Mississippi Gov. Phil Bryant announced his support for Romney in brief remarks at the port here, before attention turned to another Mississippian, Romney's body-man Garrett Jackson, whom the former Massachusetts governor credits with beginning his transition into an "unofficial southerner."
"I am learning to say y'all and I like grits, and ... strange things are happening to me," Romney joked with the crowd.
Romney's embrace of southern staples couldn't have come at a more opportune time, as the race for the GOP nomination now turns to a geographic region likely to be less fertile turf for Romney than the West and industrial Midwest have been in previous weeks, with nominating contests in Mississippi, Alabama, Kansas, Missouri, and Louisiana to come before the end of the March.
Senior Romney aides have acknowledged to reporters that Romney is unlikely to break through with a win in the culturally southern state, but argued that even second place finishes could net the frontrunner significant delegates in the race to the 1,144 needed to secure the nomination.

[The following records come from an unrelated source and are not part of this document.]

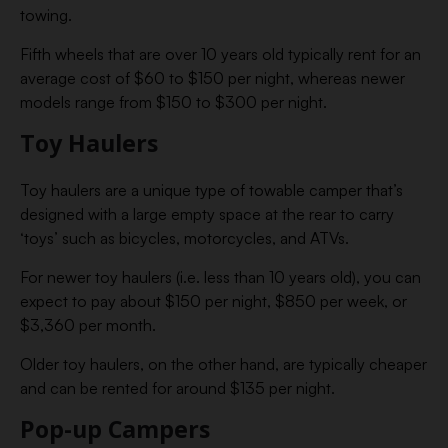
towing.
Fifth wheels that are over 10 years old typically rent for an
average cost of $60 to $150 per night, whereas newer
models range from $150 to $300 per night.
Toy Haulers
Toy haulers are a unique type of towable camper that’s
designed with a large empty space at the rear to carry
‘toys’ such as bicycles, motorcycles, and ATVs.
For newer toy haulers (i.e. less than 10 years old), you can
expect to pay about $150 per night, $850 per week, or
$3,360 per month.
Older toy haulers, on the other hand, are typically cheaper
and can be rented for around $135 per night.
Pop-up Campers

"There are other candidates that are going to win some more races, but we're going to be consistently coming in second place, and getting delegates in a lot of these states," the Romney aide said, pointing to Tennessee as a recent example.
In his appearance tonight, Romney spoke like a frontrunner – never mentioning his Republican rivals, and keeping his focus on President Barack Obama. Standing in front of massive deep-water drilling rigs, Romney hit the president for the rise in gas prices during his term, a kitchen-table issue likely to resonate in a state where the energy industry takes on outsize importance and where the median income is nearly $15,000 below the national average.
"Since this president has been president, the cost of gas has doubled," Romney said. "Not exactly what he might have hoped for, and he says, ‘Well it’s not my fault.’ By the way, we've gone from yes we can to, ‘It’s not my fault.’ You notice – a new campaign slogan. 'It’s not my fault.' Well this is, in part, his fault."
To win here, Romney will need more than just his economic message to sink in: He'll need to win over voters both unfamiliar with his record and potentially distrustful of his faith.
In neighboring Tennessee, with similar demographics, Romney fell to Rick Santorum by nine points, losing by 19 points among born-again Christians and by 35 points to those who said a candidate sharing their religious beliefs mattered very much.
Bryant told reporters after the event that Romney's biggest handicap here would be that "people don't know him" in a state where he doesn't have the benefit of having campaigned before, and predicted only that the state would be "close" in the end.
Already, an air campaign is underway to educate voters in the south about Romney's record – and those of his opponents.
Pro-Romney Super PAC, Restore our Future, has spent nearly $7 million dollars on ads in the south in February and March, with three separate ads in rotation in Mississippi and Alabama alone since Feb. 14th. A Romney aide told NBC news the campaign began airing ads in Alabama, but not Mississippi, on Thursday.
NBC's Jamie Novogrod contributed reporting from Boston.